(Task prompt): Give the part of the records below that opens with the line containing "Einmal Back Tray für 20 Minikuchen 45St" and closes with the line containing "Разные игры", both ends included, as a JSON list of strings with one string per line and blank lines left out.

(Excerpted data):
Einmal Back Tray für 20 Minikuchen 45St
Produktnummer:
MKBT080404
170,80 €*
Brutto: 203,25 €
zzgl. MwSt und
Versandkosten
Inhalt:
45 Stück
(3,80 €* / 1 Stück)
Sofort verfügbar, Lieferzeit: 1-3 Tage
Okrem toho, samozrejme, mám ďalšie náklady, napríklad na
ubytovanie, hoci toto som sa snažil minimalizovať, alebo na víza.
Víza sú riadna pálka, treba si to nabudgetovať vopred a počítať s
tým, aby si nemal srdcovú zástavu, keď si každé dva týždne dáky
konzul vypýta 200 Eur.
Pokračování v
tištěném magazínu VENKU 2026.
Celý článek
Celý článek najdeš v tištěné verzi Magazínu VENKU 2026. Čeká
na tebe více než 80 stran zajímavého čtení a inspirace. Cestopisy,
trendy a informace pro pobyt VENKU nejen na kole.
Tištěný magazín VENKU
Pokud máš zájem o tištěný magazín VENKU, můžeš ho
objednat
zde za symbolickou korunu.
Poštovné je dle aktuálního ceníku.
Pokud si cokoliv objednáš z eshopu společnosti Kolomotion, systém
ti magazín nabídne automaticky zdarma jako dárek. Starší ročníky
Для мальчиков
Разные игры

--

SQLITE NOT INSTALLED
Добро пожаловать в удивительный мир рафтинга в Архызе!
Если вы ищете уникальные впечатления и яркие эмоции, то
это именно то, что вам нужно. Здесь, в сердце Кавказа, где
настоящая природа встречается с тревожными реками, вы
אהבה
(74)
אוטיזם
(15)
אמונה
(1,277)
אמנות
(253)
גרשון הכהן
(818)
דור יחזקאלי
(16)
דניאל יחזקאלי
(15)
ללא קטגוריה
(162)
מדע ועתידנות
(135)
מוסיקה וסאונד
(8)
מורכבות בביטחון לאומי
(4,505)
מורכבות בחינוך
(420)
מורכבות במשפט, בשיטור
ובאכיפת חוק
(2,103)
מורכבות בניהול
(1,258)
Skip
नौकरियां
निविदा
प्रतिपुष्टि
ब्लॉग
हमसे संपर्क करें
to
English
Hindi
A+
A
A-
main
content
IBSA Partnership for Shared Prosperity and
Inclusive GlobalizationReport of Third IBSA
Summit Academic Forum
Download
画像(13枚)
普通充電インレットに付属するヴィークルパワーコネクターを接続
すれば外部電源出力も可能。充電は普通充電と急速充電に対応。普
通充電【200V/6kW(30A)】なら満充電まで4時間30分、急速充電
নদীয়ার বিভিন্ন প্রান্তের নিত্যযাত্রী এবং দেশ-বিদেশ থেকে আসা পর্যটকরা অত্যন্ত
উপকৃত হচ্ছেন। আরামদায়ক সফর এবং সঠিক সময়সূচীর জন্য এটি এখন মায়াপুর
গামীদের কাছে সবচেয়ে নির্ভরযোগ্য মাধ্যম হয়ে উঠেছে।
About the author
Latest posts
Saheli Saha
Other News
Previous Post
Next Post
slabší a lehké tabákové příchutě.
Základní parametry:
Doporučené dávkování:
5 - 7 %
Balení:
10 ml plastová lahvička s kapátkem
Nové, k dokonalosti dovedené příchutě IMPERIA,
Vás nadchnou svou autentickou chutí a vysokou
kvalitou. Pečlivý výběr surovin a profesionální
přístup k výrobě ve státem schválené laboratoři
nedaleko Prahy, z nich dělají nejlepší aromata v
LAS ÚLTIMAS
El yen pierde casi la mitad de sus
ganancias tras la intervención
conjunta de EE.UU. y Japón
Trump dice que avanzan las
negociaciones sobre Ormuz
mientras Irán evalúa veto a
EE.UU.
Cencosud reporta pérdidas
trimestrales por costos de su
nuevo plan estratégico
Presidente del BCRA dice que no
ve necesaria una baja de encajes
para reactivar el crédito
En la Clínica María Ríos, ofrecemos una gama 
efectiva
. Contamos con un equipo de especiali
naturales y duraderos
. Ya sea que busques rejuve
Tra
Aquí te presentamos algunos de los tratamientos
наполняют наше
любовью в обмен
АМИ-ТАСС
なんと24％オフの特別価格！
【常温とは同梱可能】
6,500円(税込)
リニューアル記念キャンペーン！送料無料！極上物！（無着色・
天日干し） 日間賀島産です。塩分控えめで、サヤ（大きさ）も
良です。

==

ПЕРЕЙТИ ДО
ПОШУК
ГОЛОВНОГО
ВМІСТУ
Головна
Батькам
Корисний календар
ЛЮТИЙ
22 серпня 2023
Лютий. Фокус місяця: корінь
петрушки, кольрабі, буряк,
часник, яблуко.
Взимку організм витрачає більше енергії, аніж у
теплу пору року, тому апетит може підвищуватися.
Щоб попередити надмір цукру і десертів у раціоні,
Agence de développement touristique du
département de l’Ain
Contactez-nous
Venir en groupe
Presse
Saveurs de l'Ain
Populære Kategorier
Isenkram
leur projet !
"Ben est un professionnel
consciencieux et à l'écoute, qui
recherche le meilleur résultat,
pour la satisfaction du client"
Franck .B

(Task response):
[
  "Einmal Back Tray für 20 Minikuchen 45St",
  "Produktnummer:",
  "MKBT080404",
  "170,80 €*",
  "Brutto: 203,25 €",
  "zzgl. MwSt und",
  "Versandkosten",
  "Inhalt:",
  "45 Stück",
  "(3,80 €* / 1 Stück)",
  "Sofort verfügbar, Lieferzeit: 1-3 Tage",
  "Okrem toho, samozrejme, mám ďalšie náklady, napríklad na",
  "ubytovanie, hoci toto som sa snažil minimalizovať, alebo na víza.",
  "Víza sú riadna pálka, treba si to nabudgetovať vopred a počítať s",
  "tým, aby si nemal srdcovú zástavu, keď si každé dva týždne dáky",
  "konzul vypýta 200 Eur.",
  "Pokračování v",
  "tištěném magazínu VENKU 2026.",
  "Celý článek",
  "Celý článek najdeš v tištěné verzi Magazínu VENKU 2026. Čeká",
  "na tebe více než 80 stran zajímavého čtení a inspirace. Cestopisy,",
  "trendy a informace pro pobyt VENKU nejen na kole.",
  "Tištěný magazín VENKU",
  "Pokud máš zájem o tištěný magazín VENKU, můžeš ho",
  "objednat",
  "zde za symbolickou korunu.",
  "Poštovné je dle aktuálního ceníku.",
  "Pokud si cokoliv objednáš z eshopu společnosti Kolomotion, systém",
  "ti magazín nabídne automaticky zdarma jako dárek. Starší ročníky",
  "Для мальчиков",
  "Разные игры"
]